The unemployment rate slid slightly in March, only because people stopped looking for work. (Douglas Graham/CQ Roll Call File Photo)
The unemployment rate slid slightly in March, only because people stopped looking for work. (Douglas Graham/CQ Roll Call File Photo)

The jobs numbers just reported for March — an increase of only 88,000 jobs — are horrendous, especially coming after February’s strong job surge (236,000 new jobs revised up to 268,000).

Forget the unemployment rate sliding from 7.7 percent to 7.6 percent. As The Assocaited Press noted, that drop resulted “only because more people stopped looking for work.”

One bad month of new jobs data isn’t likely to have a huge effect on President Barack Obama’s job approval numbers, and good news in the April report would quickly erase concerns about the March numbers.

But any sense over the next few months that the growing optimism about the economy has been misguided could send the Dow Jones industrial average down hundreds of points and put pressure on the president.

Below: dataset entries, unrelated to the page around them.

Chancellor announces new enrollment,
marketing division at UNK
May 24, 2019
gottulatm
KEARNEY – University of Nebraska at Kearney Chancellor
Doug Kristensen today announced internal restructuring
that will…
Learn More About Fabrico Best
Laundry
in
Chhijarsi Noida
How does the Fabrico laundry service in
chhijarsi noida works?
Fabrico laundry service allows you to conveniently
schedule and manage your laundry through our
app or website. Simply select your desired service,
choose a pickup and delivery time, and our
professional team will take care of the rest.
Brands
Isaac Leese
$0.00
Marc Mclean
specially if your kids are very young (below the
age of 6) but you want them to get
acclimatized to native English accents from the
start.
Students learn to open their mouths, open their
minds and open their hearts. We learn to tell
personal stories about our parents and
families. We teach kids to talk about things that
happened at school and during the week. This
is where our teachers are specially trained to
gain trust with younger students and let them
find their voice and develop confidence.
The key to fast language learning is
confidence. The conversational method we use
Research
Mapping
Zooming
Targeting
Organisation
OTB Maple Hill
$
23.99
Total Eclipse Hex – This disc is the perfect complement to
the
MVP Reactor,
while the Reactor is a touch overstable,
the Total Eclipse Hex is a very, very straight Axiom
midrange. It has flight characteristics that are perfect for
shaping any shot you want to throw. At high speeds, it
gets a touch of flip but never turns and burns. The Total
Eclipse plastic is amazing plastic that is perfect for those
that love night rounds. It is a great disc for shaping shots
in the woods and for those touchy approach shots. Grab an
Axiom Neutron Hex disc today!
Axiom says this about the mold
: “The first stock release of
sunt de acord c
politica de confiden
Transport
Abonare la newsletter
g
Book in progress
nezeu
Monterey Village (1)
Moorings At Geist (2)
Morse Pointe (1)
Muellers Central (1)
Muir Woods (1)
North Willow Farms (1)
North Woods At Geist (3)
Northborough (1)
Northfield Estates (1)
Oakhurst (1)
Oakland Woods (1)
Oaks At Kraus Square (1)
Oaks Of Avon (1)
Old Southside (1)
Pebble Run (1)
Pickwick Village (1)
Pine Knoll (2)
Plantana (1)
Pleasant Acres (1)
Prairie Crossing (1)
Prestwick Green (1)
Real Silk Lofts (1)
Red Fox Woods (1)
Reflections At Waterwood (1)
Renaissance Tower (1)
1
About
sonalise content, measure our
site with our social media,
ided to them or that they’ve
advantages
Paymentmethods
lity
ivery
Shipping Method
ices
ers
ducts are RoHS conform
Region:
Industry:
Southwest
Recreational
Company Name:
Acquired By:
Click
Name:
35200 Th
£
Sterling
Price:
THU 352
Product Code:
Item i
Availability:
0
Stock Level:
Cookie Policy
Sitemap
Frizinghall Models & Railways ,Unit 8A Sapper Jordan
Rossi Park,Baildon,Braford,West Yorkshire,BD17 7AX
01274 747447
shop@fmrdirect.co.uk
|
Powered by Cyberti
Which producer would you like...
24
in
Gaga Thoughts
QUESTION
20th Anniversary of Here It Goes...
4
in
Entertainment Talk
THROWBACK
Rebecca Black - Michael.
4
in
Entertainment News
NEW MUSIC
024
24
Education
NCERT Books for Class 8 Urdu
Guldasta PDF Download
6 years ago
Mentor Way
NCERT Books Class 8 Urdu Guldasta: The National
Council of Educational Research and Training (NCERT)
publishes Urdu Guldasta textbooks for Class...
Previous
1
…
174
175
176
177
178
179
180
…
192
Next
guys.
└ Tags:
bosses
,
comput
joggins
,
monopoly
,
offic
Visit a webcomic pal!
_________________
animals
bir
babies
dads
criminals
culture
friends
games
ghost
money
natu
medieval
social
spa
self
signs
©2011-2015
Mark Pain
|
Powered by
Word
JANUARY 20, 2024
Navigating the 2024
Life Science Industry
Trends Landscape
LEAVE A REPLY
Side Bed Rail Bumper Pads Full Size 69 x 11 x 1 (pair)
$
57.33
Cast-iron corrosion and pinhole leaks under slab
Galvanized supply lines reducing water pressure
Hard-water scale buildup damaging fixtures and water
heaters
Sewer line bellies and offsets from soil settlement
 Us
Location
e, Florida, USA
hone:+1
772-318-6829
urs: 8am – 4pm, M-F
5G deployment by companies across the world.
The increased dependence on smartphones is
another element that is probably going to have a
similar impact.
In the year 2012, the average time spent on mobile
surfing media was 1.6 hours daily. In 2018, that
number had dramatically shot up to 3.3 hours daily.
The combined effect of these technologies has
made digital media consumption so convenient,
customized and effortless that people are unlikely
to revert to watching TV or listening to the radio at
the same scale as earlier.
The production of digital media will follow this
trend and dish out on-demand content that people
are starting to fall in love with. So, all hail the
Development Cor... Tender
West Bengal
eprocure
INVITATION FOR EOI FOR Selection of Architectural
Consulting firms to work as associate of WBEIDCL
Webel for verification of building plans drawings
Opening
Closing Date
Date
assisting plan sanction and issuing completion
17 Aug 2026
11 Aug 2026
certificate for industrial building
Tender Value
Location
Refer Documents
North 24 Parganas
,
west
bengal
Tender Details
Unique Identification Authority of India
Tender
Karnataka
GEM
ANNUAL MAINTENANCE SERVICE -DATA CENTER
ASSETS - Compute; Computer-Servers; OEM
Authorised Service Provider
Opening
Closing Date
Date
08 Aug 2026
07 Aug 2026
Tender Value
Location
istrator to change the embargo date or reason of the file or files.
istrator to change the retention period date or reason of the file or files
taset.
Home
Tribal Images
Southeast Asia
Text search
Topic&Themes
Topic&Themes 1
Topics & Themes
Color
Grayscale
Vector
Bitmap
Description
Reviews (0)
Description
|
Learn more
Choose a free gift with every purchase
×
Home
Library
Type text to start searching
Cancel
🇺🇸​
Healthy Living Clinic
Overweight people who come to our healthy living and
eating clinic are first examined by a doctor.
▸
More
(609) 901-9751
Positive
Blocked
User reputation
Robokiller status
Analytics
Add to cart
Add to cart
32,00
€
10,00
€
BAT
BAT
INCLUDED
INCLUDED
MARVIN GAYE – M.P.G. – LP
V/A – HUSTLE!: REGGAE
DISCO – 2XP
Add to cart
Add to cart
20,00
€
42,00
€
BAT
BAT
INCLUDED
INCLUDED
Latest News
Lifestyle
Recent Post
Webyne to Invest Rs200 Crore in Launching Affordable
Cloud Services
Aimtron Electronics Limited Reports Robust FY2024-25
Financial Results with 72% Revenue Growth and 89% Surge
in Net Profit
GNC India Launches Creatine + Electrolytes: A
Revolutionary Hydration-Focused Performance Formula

Democrats and Republicans, of course, will point fingers at each other if there is growing nervousness among American consumers. Democrats and the president would likely blame the sequester and Republicans if the economy stumbles, while the GOP is sure to counter that higher taxes and more regulation are crippling business.

Still, Obama remains at greatest risk to signs of another economic slow down — because voters often give the president credit for good news and blame him for bad news — and weakness in his job rating could effect his ability to push other issues, as well as his role in the 2014 midterm elections.